Given passage –
John, I must respectfully disagree. The Scripture says that whoever _does_ those things is detestable to the LORD. It is the act of doing them that makes them such detestable things. I think enjoying LOTR or the Potter novels is very different than actually practicing magic, which is what the Scriptures condemn.


----------



## asc

Kesed said:


> So, just the other night, we decided to start the first one. I don't want to offend any LOTR fans on here, but I could not see how any person who confesses Christ could watch such a dark movie.



I'm no Tolkien expert, but from what I can recall, the books are not nearly as dark. And if i remember correctly, the readers perspective is always on the heroes in the book. Jackson obviously had to change things around to compress the book into a movie. I think it was faithful for the most part, but it's not exactly the same. The dramatic style worked to make the movies a big commercial hit. But if you've lived a very sheltered life when it comes to the cinema, I'm not surprised you found to it too much.


----------



## Philip

John Lanier said:


> Even the "evil" magic comes across as neat, interesting, and entertaining.



If this is your criterion, then you will conclude that no Christian should read Christopher Marlowe's _Doctor Faustus_, Shakespeare's _MacBeth_, or Milton's _Paradise Lost_.



John Lanier said:


> The Scripture calls it detestable.



Tolkien would agree with you: men are not to claim for themselves power beyond what God has given them. His cosmology is (as I said) more or less Augustinian.

I won't comment on the type of magic practiced in _Potter_, given that it doesn't exist.

Here's one (very powerful) character's commentary:



> "For this is what your folk would call magic. I believe; though I do not understand clearly what they mean; and they seem also to use the same word of the deceits of the Enemy"


----------



## Loopie

Kesed said:


> Loopie:
> 
> That is the question. Where _do_ we draw the line? It's going to be different for every Christian _to some extent,_ I know. But should it be? I guess I'm trying to figure out where to draw it myself.
> 
> Sarah



Sarah,

It certainly is tough, and I very much understand your concern. My parents let me do things and have things that I will not let my children have. I was allowed a TV in my room (and my own private computer in my room) during highschool (and my last year of middle school). Knowing what I know now, I won't be allowing this for my own children.

What to produce – Please continue the forum thread about whether Christians should enjoy LOTR and the Potter books, picking up after its final sentence.

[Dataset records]

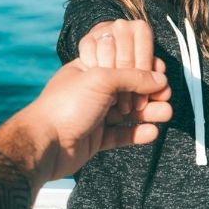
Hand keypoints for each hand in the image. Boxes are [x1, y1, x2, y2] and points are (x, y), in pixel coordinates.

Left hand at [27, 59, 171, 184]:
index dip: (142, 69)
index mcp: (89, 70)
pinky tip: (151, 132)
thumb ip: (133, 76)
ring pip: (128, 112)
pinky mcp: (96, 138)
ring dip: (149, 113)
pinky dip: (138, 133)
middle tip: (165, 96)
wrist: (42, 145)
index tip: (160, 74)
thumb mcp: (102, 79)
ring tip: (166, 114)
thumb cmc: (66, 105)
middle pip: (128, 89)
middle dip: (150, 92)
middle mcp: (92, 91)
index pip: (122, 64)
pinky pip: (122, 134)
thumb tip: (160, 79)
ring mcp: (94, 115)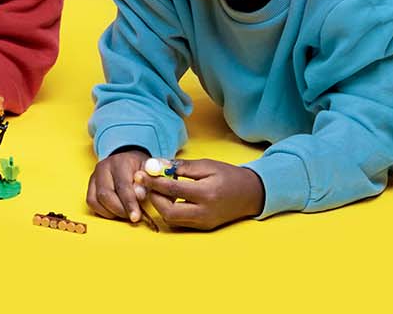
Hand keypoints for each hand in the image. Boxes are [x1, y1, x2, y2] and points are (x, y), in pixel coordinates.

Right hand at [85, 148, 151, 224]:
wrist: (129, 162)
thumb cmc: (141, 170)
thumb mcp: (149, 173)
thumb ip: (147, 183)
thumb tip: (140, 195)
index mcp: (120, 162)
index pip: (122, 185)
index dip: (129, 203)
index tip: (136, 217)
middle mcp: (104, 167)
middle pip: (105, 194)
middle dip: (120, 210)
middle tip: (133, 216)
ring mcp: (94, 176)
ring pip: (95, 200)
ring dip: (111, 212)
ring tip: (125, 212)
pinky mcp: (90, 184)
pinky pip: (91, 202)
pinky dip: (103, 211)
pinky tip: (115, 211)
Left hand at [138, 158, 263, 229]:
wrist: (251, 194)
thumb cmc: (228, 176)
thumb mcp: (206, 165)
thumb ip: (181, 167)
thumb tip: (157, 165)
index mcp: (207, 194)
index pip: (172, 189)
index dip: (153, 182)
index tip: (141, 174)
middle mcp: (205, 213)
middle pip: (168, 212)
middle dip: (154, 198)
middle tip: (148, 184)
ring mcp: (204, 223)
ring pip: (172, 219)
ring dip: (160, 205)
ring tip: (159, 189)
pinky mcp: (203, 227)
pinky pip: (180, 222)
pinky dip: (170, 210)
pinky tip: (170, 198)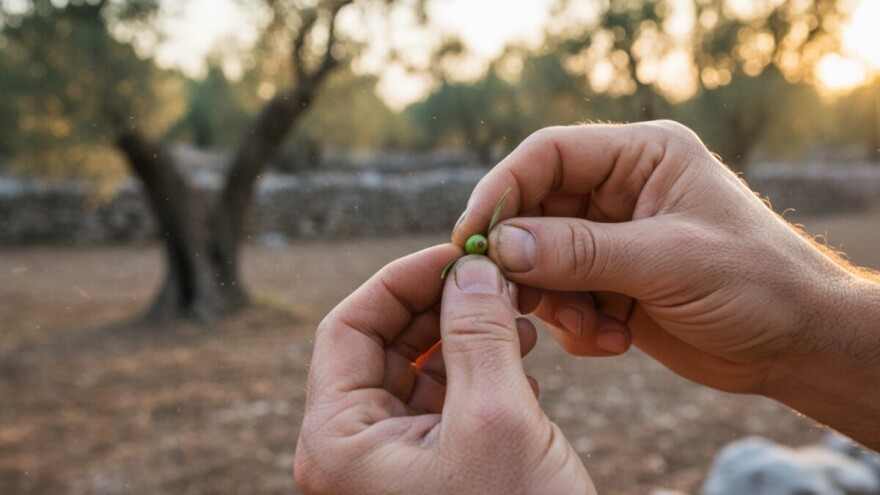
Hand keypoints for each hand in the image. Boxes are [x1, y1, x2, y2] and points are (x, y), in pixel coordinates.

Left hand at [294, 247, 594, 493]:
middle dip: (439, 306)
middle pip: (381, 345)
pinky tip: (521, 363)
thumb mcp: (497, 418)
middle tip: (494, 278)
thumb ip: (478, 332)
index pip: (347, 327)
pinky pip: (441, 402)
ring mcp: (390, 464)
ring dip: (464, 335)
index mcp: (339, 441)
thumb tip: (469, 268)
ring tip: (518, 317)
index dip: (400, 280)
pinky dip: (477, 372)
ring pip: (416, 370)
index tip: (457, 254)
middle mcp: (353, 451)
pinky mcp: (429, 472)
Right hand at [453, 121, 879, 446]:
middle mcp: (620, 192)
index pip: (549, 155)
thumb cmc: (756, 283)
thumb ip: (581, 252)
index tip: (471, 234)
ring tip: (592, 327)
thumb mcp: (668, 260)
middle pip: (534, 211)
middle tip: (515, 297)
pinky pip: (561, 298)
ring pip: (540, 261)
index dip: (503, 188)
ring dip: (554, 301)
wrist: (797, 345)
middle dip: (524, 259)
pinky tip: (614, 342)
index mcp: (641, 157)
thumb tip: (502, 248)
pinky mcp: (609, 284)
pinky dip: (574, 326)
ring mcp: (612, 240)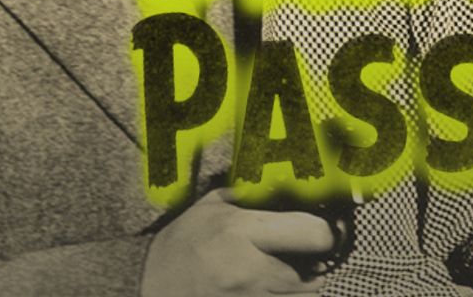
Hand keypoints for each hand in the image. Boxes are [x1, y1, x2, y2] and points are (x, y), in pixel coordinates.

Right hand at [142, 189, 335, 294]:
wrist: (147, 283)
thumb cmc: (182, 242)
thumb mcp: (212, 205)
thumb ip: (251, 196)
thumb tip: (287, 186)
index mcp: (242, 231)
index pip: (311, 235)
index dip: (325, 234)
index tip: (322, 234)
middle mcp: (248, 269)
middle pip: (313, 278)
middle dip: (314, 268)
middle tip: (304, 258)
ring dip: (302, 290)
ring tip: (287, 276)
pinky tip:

Result of the exercise –
When it comes to drawing the line, I honestly believe we have to simply look at what clear lines scripture draws. Consider the example of alcohol. Scripture does not condemn alcohol itself, but scripture does condemn drunkenness and debauchery. Scripture also tells us not to cause our fellow brother to stumble. For this reason I refrain from alcohol around those who I know are tempted by it, but I myself will partake when such a situation does not exist (privacy of own home, having anniversary dinner with wife, etc.).

As for ANY form of entertainment, we simply should know what our own personal limits are. Whatever limits you set for yourself, do not cross them. Your fellow brothers and sisters in Christ should respect that and not cause you to stumble or make you uncomfortable. If someone else is more open to certain things, that is ok as long as they are not: 1) causing others to stumble 2) dishonoring God 3) engaging in idol worship (which can happen with ANY form of entertainment). In the end, the freedom we have in Christ means that each person is going to draw the line at a different place. What matters is that everyone stays within the bounds that scriptures makes.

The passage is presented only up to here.